梁柔早就研究透了這種玉石的妙用,玉石中蘊含著靈氣,對修煉者來說很有用,但並不長久,遲早會將靈氣吸納枯竭,而對於普通人來說,就算戴在身上一輩子,再傳那麼幾代人,也仍然有用,仍然可以靠著玉石中的靈氣滋養身體去除病痛,因為此玉石可以自主補充靈氣,只要吸納與補充之間不打破平衡就無所影響。
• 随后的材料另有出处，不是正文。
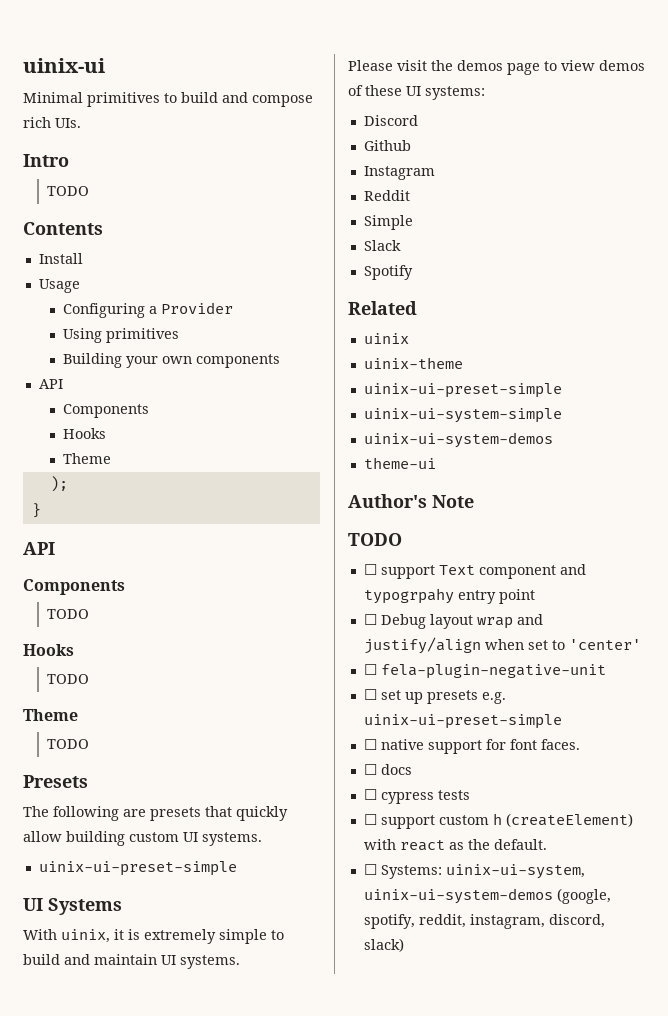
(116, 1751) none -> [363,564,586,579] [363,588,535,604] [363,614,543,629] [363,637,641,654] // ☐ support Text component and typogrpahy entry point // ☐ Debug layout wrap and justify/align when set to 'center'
至於玉石外表普通,也是梁柔事先做了手腳,免得被有心人看出,反倒給馭山爹孃帶來禍事。

不得不說,梁柔心思之細膩,設想之周全。

不過不能說梁柔有什麼壞心,除了有討好馭山這點小算盤之外,對馭山爹孃可謂沒有比這更貼心的好事。

馭山既真心感激又有所糾結。

說心裡話,不管從哪方面而言,梁柔也沒什麼不好,不過馭山心裡已經有夭兒了。

這件事完後,馭山娘說去開床鋪被子,梁柔立馬跟著去幫忙。

馭山娘打心裡高興,笑呵呵和梁柔往裡屋去,兩人一路有說有笑,時而還說著悄悄話。

馭山爹也到屋外去忙乎了。

堂屋裡剩下隗隇和馭山,隗隇喝著熱茶嗑瓜子,茶是粗茶,但心裡頭暖和、樂呵。

見隗隇偷笑,馭山直翻白眼。

夜幕時分,屋外大坪裡燃起了篝火,立起來一排火把,滿滿做了二十餘桌人,男女老少喜笑顏開、喜氣洋洋,好不熱鬧。

桌上熱氣騰騰,擺滿了大碗小碗。

馭家三叔公率先端杯向所有人敬酒,祝福大家身體健康、疾病遠離,祝願村裡風調雨順,來年豐收。

接著是馭山爹敬酒,感謝鄉親幫襯,歡迎遠來的客人。

再接著是馭山敬酒,敬酒之後馭山給每家每戶送上自己從郡城裡帶回來的禮物,都是些城裡貨,但樣樣實用,看著叫人喜歡。

隨後是隗隇主動起身敬酒。

卻令馭山沒想到的是,敬酒之後,隗隇提著一個不小的包裹,走到每一桌,給每家每戶派發一個紅紙包。

開啟紅紙包,裡面包著二兩銀子。

眾人連忙推辭,鄉村人家的純樸憨厚立即從臉上和舉動上體現出來了。

隗隇拱手向大家說道:“此乃馭山所在的郡城莊園,感謝馭山的家鄉,感謝馭山的鄉親,感謝鄉親們對馭山一家這麼多年來的關照與幫助,聊表心意,請各位長輩各位鄉親安心收下,馭山的兄弟隗隇,再敬大家一杯!”

說完隗隇端起酒杯,一飲而盡。

“好!”村裡的小夥子們鼓掌叫好,接著便一個個端起酒杯朝隗隇去了。

隗隇端的是好酒量。

馭山注意他了,沒運轉元陣作弊,來者不拒,一杯接著一杯,硬是打了個通關,令村裡的小夥子們直鼓掌叫好,豎起大拇指說佩服。

雖說隗隇派發銀子一事有些庸俗,但不得不說,對於鄉親們而言很實用,特別是家裡有病人急需要花錢買藥治療的。

正如三叔公祝酒詞所言,鄉村貧苦人家,一年到頭就盼著兩件事,身體健康莫生病,風調雨順收成好。